The last sauce is for a white sauce or bechamel sauce that can be flavored with a variety of ingredients to enhance the particular pasta dish being served. It is particularly good with lighter ravioli, tortellini, or other filled pastas. We serve pumpkin ravioli with a version of this sauce that incorporated walnuts and a bit of Marsala wine.

The basic bechamel sauce is very simple but needs to be watched to ensure that it doesn’t scorch or thicken too much.

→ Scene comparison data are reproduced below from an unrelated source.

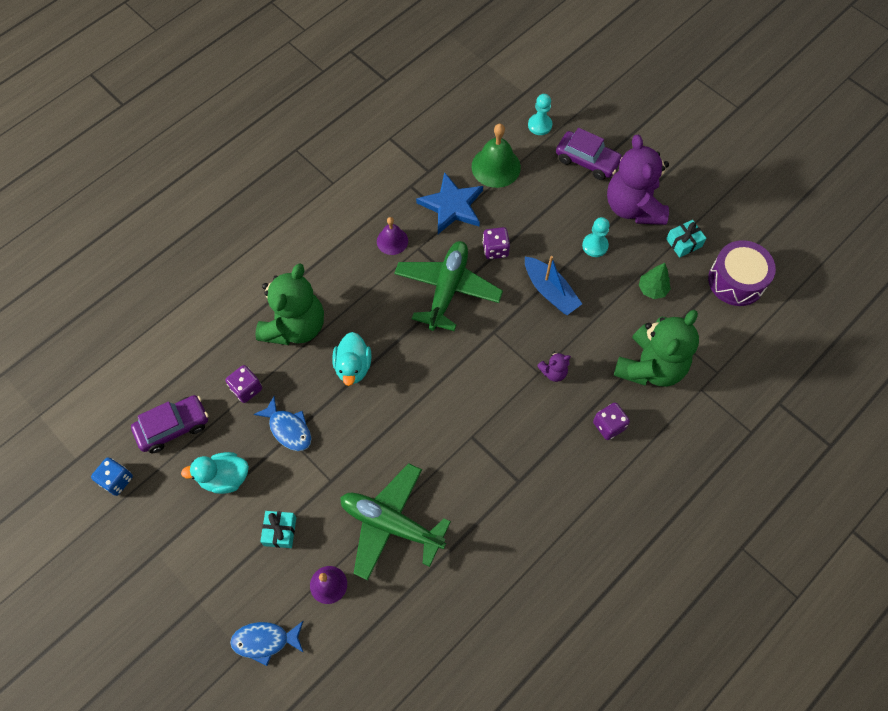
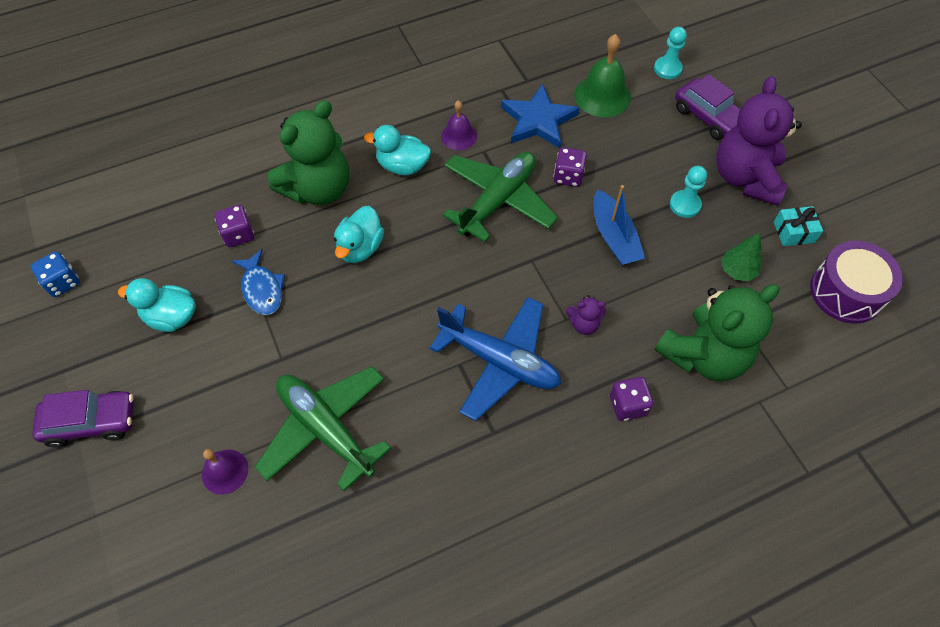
camera: 20 degrees right, 5 degrees down
purple car [131,395,208,453] -> purple car moved to [32,390,134,448]
blue fish [230,621,304,666] -> none
turquoise gift [260,511,296,548] -> none
none -> turquoise duck [364,125,431,176]
none -> blue plane [430,297,561,421]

Put three tablespoons of butter in a frying pan over medium heat to melt.
When butter is melted but NOT brown, add three tablespoons of flour
With a whisk, stir the flour into the butter until it has combined and no raw flour is visible.
Cook for about two to three minutes over low heat to cook out the flour taste
Heat 1-2 cups of milk in a sauce pan and add one cup to the butter mixture and whisk in.
It will thicken quickly, add salt and ground white pepper to taste.
If the sauce is too thick add a bit more warm milk.

Don’t worry about it being too thin, It will get thicker.

To make a cheese sauce, add ½ to ¾ cup of grated cheese (combine Parmigiano-Reggiano and a meltable cheese) and stir until melted.

To make a walnut sauce, add 2 tablespoons of Marsala (optional) and ½ cup finely chopped walnuts. Add a 1/8 tsp of ground nutmeg. Stir and combine to thicken.

Another version of a cheese sauce is a simple mixture of melted butter (4 Tablespoons), 4 ounces of Gorgonzola cheese, cream, grated nutmeg and a good grind of black pepper. Add 1 cup of cream to the melted butter, add the cheese and the pepper and nutmeg. Stir until thickened and cheese has melted and serve over meat filled or cheese filled tortelloni or tortellini for one of the best “Mac and cheese” dishes of all time.

So there are some sauce recipes. Great flavors, seasonings and textures. Enjoy a bit of pasta occasionally with a group of friends. Your life will be better for it.  Mangia.